Aberdeenshire Mens RFC
- Full name: Aberdeenshire Rugby Football Club
- Nickname: Shire
- Founded: 1875; 151 years ago
- Location: Woodside, Aberdeen, Scotland
- Ground: Woodside Sports Complex "The Fortress"
- President: Michael MacLugash
- Coach(es): Paul Harrow, Connor MacFarlane
- Captain(s): Paul Harrow and Chris Ballantyne
- League(s): Caledonia Region League Division 1 (Men's) Caledonia North One (Women's)
- 3rd of 16
| Team kit |

Official website
- www.aberdeenshirerfc.com
- Current season

= Aberdeenshire RFC =

Scottish rugby union club, based in Aberdeen

Aberdeenshire RFC is a rugby union club based in Woodside, Aberdeen, Scotland. The Men's team currently plays in Caledonia Region League Division 1. The Women's team currently plays in Caledonia North Regional League Division 1.

==History==
Aberdeenshire RFC was founded in 1875.

Aberdeenshire were early pioneers of Youth Rugby in the North East of Scotland. They were the first club in the area to establish a youth rugby team, in the 1960s.

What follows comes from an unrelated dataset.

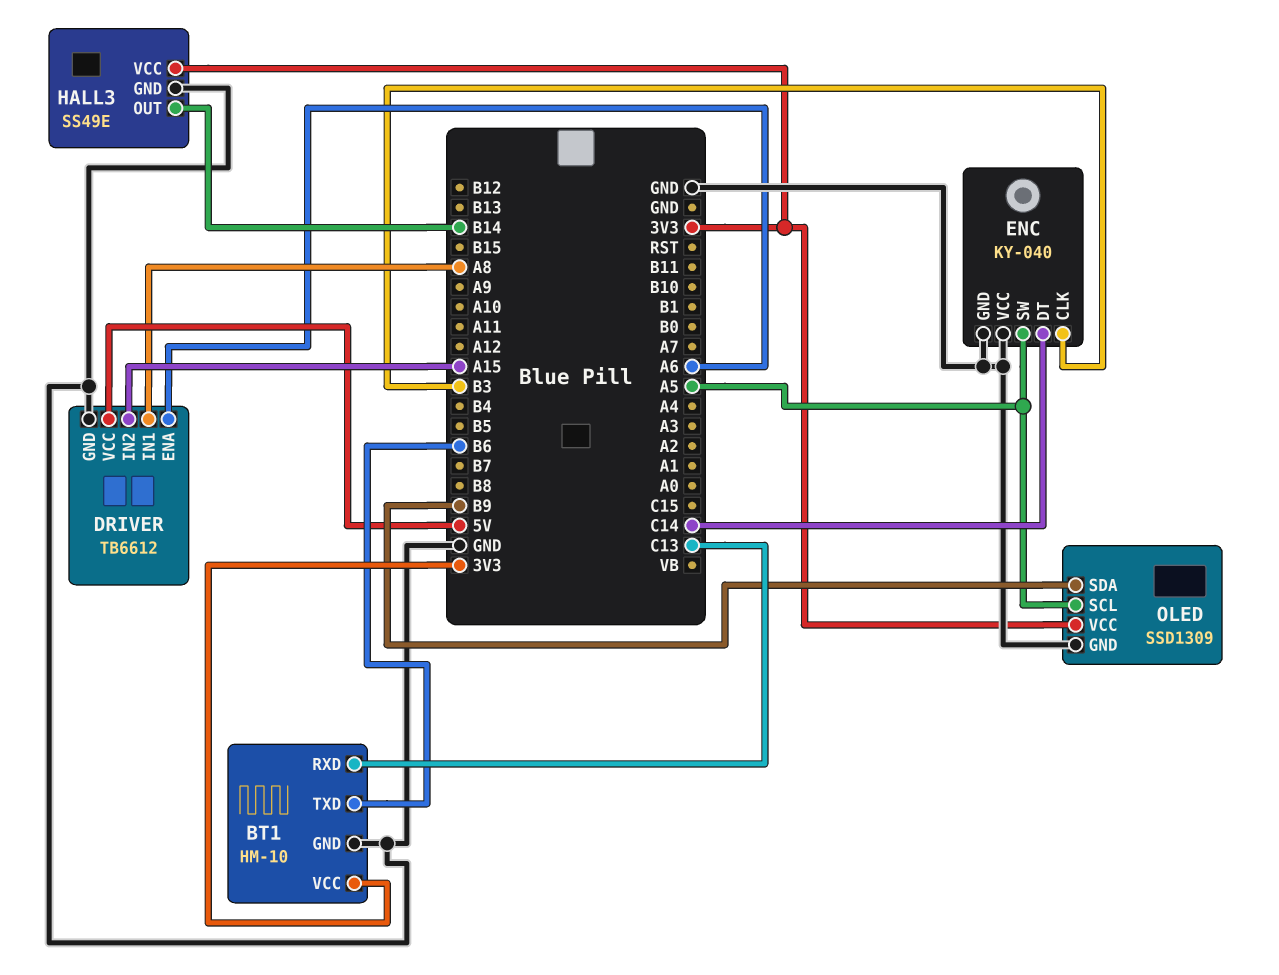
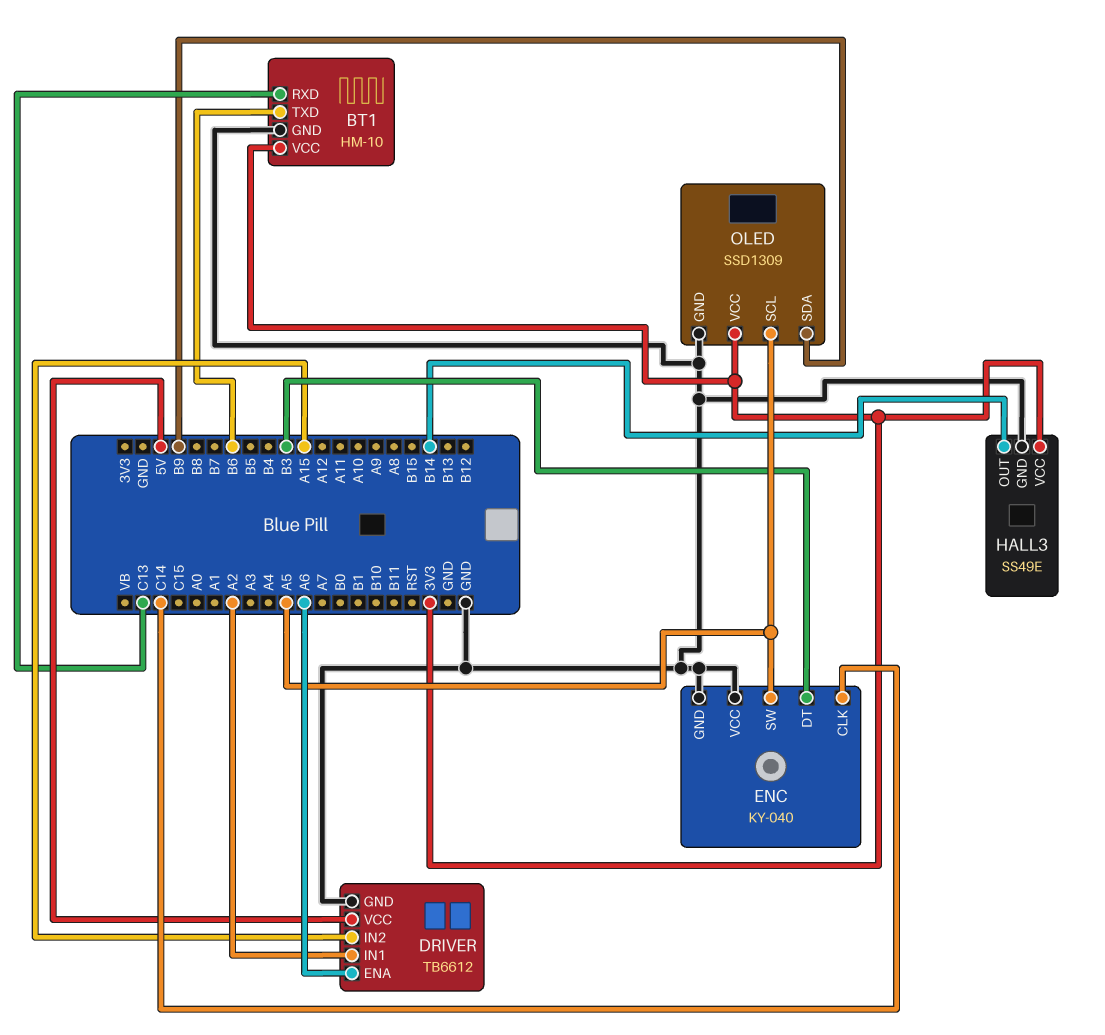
DRIVER pin IN1: A8 -> A2
ENC pin CLK: B3 -> C14
ENC pin DT: C14 -> B3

The club has played in local and national level league structures, and has had up to three men's teams competing. The highest league position they have reached is National Two. They experienced a drop down in the leagues in 2017 following some managerial and financial difficulties. They have since recovered; so much so that they were nominated for Aberdeen Sports Club of the year in 2019, after winning the treble that season. This consisted of; winning the league, winning the regional bowl competition, and winning the national bowl competition with the final match held at Murrayfield.

==Sides==
The club runs a men's side, a women's side known as Aberdeenshire Quines, a mixed touch rugby side known as Aberdeenshire Leopards and a youth team.

==Aberdeenshire Sevens==
The club runs the Aberdeenshire Sevens tournament. Sides play for the W. Wilson Robertson Trophy.

==Honours==
- Caledonia North League Three
  - Champions (1): 2018–19
- Caledonia North Bowl Competition
  - Champions (1): 2018–19
- National Bowl Competition
  - Champions (1): 2018–19
- Dundee HSFP Sevens
  - Champions (1): 1906
- Orkney Sevens
  - Champions (1): 1975
- Caithness Sevens
  - Champions (1): 1977
- Garioch Sevens
  - Champions (3): 1978, 1991, 2016
- Banff Sevens
  - Champions (2): 1999, 2015

==Notable former players==
===Scotland===
The following former Aberdeenshire players have represented Scotland at international level.
| SCO Ken Scotland | Gregor Sharp | | | |

===North and Midlands===
The following former Aberdeenshire players have represented North and Midlands at provincial level.
| SCO Ken Scotland | SCO I. L. Robb | SCO J. E. Snape | | |

Former rugby commentator Bill McLaren also played for the club.